One should also consider that significant respiratory efforts may induce dramatic changes in intrathoracic pressure and venous return. As a result, in spontaneously breathing patients with ARF, respiratory variations in IVC diameter, or in blood pressure (pulsus paradoxus), or in the pulse oximetry waveform, may depend more on the magnitude of respiratory efforts than on the volume status [2]. I noticed that Caplan et al. [1] excluded patients with active expiration from their evaluation. Do they agree that their method may also have limitations in patients making significant inspiratory efforts?

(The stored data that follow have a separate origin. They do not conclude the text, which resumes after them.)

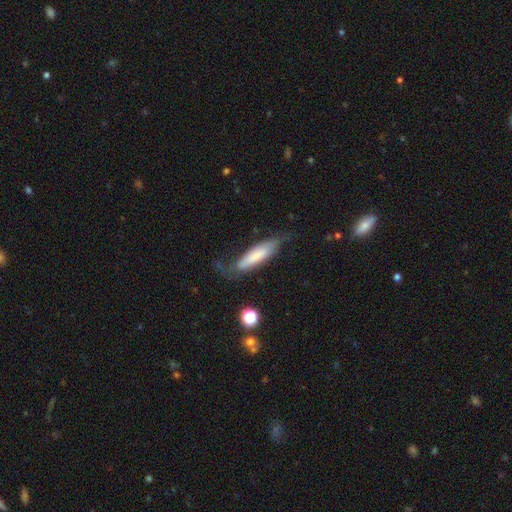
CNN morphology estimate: type=smooth (67%); roundness=cigar-shaped (67%); merging=none (58%).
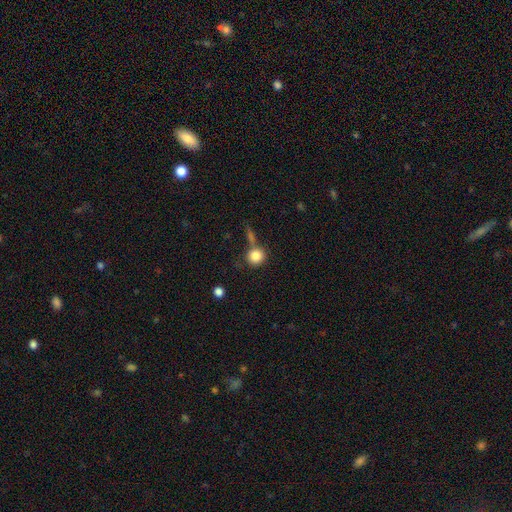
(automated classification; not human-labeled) Overall: smooth (84%). How rounded: round (87%). Merging: none (64%).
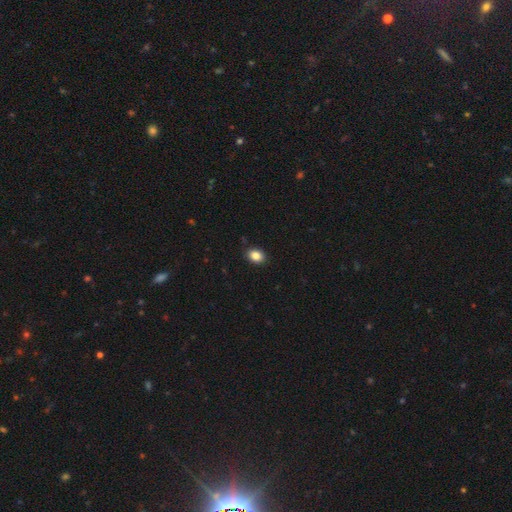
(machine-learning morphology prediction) Smooth or featured?
  - smooth: 86% *
  - star or artifact: 9%
  - featured or disk: 5%
How rounded?
  - in between: 72% *
  - round: 27%
  - cigar-shaped: 1%
Merging?
  - none: 89% *
  - minor disturbance: 8%
  - major disturbance: 2%
  - merger: 1%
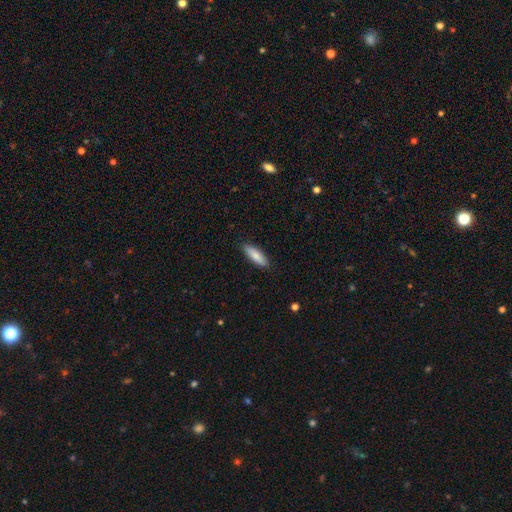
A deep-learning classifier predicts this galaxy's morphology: Smooth or featured? Predicted: smooth (p=0.83). How rounded? Predicted: cigar-shaped (p=0.53). Merging? Predicted: none (p=0.89).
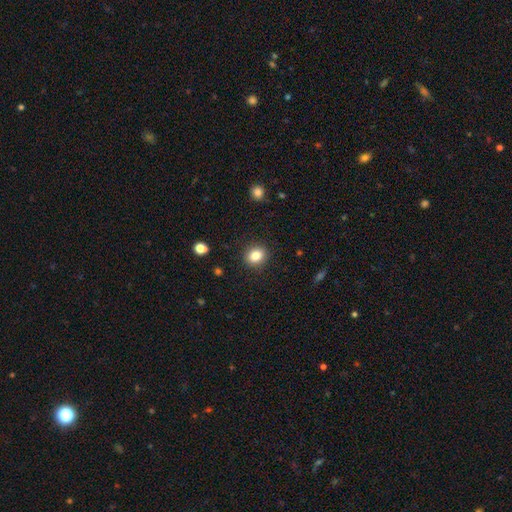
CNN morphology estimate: A smooth galaxy with no disk features (83%) that is round (67%). Merging: none (89%).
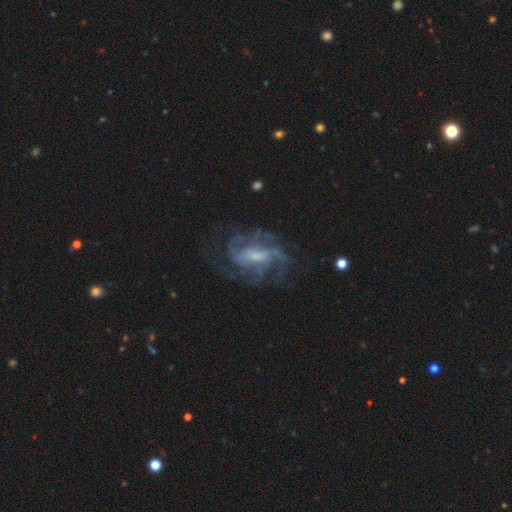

In patients without any clinical and biological signs of shock or acute kidney injury, a fluid restriction strategy is recommended to limit the development of pulmonary edema and prevent ICU admission. In contrast, in patients with hemodynamic instability or biological signs of tissue hypoperfusion, it may be wise to perform a passive leg raising (PLR) maneuver to identify patients who may benefit from receiving fluid (Fig. 1). It is now well established that the lack of increase in blood pressure during a PLR maneuver cannot exclude a significant improvement in blood flow and oxygen delivery. It is therefore recommended to continuously monitor left ventricular stroke volume in order to assess the hemodynamic response to PLR [3].

Fig. 1
figure 1

How to predict fluid responsiveness in non-intubated patients with acute respiratory failure (ARF). PLR, passive leg raising maneuver; A line, arterial line; NI, non-invasive; SV, stroke volume; VTI, velocity time integral; PI, perfusion index

In patients who have an arterial catheter in place, a pulse contour technique can be proposed to track changes in stroke volume during the PLR maneuver. In patients who do not have an arterial catheter (most spontaneously breathing patients), there are today basically three options (Fig. 1). The first one is to use a non-invasive cardiac output monitoring system, either a pulse contour technique or a bioreactance method. Both have been shown to be useful to track changes in stroke volume during a PLR maneuver. The second option is to track changes in blood velocity time integral (VTI) using echo-Doppler. It can be done either with a Point Of Care UltraSound (POCUS) device from a thoracic view or with a Doppler probe in the supra-sternal area. In the future, one may also use a wireless Doppler patch positioned on the carotid artery [4].

When none of the above sophisticated systems is available (which is today the case in most hospital wards), one may consider using a pulse oximeter (Fig. 1). Indeed, in addition to SpO2 and pulse rate numbers, pulse oximeters display the peripheral perfusion index (PI). The two main determinants of PI are vascular tone and stroke volume. A brief mechanical maneuver like PLR is unlikely to induce significant changes in vascular tone. As a result, it has recently been shown that tracking changes in PI may replace the direct assessment of stroke volume during a PLR maneuver [5].

In summary, although the standardized method described by Caplan et al. [1] may have value to predict fluid responsiveness in calm, cooperative and non-obese patients, it may be difficult to use in ARF patients in real life conditions. With the current surge of hypoxemic COVID-19 patients, clinicians need more than ever simple solutions to rationalize fluid therapy and improve quality of care.